OBJECTIVE →
Can you extract, with no changes, the part of the material that opens with its first line and closes with the line containing "state / province: Jalisco", including both of those lines?

#### EXCERPTED RECORDS ####

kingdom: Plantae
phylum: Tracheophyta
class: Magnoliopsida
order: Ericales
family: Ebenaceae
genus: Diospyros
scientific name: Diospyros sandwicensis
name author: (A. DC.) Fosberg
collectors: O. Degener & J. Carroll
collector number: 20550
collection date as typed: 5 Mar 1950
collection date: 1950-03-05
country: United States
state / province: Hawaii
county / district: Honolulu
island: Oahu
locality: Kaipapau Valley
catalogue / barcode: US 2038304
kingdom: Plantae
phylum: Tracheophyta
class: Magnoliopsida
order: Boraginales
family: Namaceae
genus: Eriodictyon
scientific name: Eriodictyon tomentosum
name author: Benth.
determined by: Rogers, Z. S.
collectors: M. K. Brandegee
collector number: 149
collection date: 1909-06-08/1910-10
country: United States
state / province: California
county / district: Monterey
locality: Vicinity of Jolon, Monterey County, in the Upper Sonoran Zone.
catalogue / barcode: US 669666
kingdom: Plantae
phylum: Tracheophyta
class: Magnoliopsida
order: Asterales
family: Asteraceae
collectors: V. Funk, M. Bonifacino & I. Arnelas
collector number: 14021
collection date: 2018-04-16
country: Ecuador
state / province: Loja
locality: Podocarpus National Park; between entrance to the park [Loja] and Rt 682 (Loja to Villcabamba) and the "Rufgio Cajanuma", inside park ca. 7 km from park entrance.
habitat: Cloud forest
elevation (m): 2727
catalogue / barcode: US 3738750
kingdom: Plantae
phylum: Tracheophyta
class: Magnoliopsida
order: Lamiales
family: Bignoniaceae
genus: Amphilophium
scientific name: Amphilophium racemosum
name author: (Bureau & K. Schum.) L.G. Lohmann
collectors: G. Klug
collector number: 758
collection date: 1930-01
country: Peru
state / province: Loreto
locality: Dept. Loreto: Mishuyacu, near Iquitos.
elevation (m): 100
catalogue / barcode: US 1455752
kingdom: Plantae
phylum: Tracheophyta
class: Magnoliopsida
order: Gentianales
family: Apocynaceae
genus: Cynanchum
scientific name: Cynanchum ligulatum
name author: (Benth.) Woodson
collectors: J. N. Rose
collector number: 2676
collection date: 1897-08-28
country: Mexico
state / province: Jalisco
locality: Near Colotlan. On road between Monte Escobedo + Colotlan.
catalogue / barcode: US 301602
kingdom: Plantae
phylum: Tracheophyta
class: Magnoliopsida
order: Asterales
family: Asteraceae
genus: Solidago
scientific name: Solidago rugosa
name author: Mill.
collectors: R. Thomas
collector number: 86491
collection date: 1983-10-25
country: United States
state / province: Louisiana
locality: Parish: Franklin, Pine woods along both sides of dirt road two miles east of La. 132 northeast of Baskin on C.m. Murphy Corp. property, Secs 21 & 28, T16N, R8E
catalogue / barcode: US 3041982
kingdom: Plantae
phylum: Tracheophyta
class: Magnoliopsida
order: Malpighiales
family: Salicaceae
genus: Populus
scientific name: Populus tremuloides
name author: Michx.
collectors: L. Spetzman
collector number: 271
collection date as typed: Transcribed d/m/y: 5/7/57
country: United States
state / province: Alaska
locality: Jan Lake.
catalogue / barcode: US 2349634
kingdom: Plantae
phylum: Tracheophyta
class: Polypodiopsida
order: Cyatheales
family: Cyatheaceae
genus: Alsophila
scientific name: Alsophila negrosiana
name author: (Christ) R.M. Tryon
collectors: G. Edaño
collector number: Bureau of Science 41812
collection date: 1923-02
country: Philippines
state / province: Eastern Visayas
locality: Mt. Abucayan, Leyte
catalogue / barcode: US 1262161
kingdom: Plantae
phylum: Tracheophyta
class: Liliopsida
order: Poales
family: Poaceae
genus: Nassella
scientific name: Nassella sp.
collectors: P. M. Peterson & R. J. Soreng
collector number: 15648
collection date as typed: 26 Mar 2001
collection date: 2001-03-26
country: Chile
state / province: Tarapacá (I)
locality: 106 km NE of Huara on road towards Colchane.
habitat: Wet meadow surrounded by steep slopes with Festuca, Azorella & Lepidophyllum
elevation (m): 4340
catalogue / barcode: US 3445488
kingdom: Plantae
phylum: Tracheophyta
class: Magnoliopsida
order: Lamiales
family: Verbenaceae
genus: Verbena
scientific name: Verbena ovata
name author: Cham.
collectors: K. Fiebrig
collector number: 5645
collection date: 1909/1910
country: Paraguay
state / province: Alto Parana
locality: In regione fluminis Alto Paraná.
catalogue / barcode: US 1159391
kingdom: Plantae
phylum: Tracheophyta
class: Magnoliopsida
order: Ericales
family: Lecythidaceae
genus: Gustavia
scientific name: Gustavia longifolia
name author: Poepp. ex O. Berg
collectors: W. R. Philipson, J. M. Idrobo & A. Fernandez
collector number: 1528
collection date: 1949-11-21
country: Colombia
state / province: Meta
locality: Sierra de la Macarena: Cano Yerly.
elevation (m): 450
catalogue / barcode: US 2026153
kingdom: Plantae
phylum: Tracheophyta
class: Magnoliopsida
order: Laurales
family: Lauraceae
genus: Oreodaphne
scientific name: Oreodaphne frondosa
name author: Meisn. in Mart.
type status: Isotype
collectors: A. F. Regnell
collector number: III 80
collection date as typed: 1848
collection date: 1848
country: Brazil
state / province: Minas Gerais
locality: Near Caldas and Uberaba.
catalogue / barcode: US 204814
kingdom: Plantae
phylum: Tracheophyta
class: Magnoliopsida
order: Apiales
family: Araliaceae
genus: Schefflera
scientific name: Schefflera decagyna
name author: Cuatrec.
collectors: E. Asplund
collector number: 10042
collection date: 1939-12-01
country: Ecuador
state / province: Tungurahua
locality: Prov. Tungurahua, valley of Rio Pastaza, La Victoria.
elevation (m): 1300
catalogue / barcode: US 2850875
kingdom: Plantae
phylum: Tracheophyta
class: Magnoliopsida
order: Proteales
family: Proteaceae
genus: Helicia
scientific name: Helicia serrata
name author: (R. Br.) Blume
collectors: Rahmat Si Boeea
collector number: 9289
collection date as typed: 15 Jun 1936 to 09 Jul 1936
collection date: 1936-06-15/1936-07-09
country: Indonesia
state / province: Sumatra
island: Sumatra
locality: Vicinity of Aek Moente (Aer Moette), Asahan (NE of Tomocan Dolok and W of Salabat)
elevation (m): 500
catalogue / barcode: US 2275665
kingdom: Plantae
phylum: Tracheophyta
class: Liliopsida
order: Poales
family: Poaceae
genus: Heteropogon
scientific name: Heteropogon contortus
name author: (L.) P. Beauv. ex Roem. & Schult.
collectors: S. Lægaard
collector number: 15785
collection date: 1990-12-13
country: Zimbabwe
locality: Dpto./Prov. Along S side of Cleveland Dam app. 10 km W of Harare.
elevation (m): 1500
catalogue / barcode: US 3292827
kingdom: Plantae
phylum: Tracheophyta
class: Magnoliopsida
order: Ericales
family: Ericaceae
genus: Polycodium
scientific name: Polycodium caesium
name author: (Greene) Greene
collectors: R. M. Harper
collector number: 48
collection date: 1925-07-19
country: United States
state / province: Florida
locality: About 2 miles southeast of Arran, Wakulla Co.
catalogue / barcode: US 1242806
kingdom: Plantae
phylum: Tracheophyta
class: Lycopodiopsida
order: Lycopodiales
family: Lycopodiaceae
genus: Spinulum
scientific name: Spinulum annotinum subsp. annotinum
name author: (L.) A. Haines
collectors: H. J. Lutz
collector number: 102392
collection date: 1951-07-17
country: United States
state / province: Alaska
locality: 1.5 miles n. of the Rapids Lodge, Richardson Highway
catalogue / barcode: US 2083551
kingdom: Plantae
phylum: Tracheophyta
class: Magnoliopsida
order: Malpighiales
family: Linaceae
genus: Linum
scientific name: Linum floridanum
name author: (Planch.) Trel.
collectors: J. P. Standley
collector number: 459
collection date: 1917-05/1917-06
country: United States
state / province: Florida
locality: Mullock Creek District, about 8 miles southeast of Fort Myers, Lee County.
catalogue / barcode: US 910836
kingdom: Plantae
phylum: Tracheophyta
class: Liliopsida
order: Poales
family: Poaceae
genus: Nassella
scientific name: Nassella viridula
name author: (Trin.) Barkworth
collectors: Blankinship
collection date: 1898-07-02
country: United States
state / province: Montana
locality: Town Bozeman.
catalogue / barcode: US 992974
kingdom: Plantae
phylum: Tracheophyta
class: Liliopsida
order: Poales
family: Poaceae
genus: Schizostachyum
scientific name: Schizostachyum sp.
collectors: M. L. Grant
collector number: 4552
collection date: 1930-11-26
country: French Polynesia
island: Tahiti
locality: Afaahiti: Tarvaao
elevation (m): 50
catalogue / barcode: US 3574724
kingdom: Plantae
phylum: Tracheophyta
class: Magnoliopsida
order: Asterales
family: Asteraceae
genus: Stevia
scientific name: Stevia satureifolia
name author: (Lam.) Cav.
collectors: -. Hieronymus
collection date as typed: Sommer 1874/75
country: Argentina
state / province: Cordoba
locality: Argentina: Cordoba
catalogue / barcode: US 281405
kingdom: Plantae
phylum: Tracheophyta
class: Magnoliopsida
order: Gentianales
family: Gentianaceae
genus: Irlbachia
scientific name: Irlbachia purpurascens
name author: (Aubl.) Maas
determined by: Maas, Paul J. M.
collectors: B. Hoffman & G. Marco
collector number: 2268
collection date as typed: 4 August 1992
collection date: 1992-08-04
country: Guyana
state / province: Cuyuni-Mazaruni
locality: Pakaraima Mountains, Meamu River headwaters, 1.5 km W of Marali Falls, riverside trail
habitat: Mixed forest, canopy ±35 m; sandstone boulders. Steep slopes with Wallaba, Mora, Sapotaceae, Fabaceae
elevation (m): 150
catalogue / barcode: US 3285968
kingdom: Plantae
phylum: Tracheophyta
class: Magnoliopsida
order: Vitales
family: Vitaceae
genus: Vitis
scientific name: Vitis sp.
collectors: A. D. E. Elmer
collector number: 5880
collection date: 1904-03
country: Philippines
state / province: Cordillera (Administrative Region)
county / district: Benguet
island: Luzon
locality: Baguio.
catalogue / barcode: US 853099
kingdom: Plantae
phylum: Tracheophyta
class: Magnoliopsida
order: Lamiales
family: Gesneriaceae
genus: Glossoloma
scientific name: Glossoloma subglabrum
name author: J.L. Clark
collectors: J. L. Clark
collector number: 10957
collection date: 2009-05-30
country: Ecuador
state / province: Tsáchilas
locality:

####

ANSWER FOR THE TASK →
kingdom: Plantae
phylum: Tracheophyta
class: Magnoliopsida
order: Ericales
family: Ebenaceae
genus: Diospyros
scientific name: Diospyros sandwicensis
name author: (A. DC.) Fosberg
collectors: O. Degener & J. Carroll
collector number: 20550
collection date as typed: 5 Mar 1950
collection date: 1950-03-05
country: United States
state / province: Hawaii
county / district: Honolulu
island: Oahu
locality: Kaipapau Valley
catalogue / barcode: US 2038304
kingdom: Plantae
phylum: Tracheophyta
class: Magnoliopsida
order: Boraginales
family: Namaceae
genus: Eriodictyon
scientific name: Eriodictyon tomentosum
name author: Benth.
determined by: Rogers, Z. S.
collectors: M. K. Brandegee
collector number: 149
collection date: 1909-06-08/1910-10
country: United States
state / province: California
county / district: Monterey
locality: Vicinity of Jolon, Monterey County, in the Upper Sonoran Zone.
catalogue / barcode: US 669666
kingdom: Plantae
phylum: Tracheophyta
class: Magnoliopsida
order: Asterales
family: Asteraceae
collectors: V. Funk, M. Bonifacino & I. Arnelas
collector number: 14021
collection date: 2018-04-16
country: Ecuador
state / province: Loja
locality: Podocarpus National Park; between entrance to the park [Loja] and Rt 682 (Loja to Villcabamba) and the "Rufgio Cajanuma", inside park ca. 7 km from park entrance.
habitat: Cloud forest
elevation (m): 2727
catalogue / barcode: US 3738750
kingdom: Plantae
phylum: Tracheophyta
class: Magnoliopsida
order: Lamiales
family: Bignoniaceae
genus: Amphilophium
scientific name: Amphilophium racemosum
name author: (Bureau & K. Schum.) L.G. Lohmann
collectors: G. Klug
collector number: 758
collection date: 1930-01
country: Peru
state / province: Loreto
locality: Dept. Loreto: Mishuyacu, near Iquitos.
elevation (m): 100
catalogue / barcode: US 1455752
kingdom: Plantae
phylum: Tracheophyta
class: Magnoliopsida
order: Gentianales
family: Apocynaceae
genus: Cynanchum
scientific name: Cynanchum ligulatum
name author: (Benth.) Woodson
collectors: J. N. Rose
collector number: 2676
collection date: 1897-08-28
country: Mexico
state / province: Jalisco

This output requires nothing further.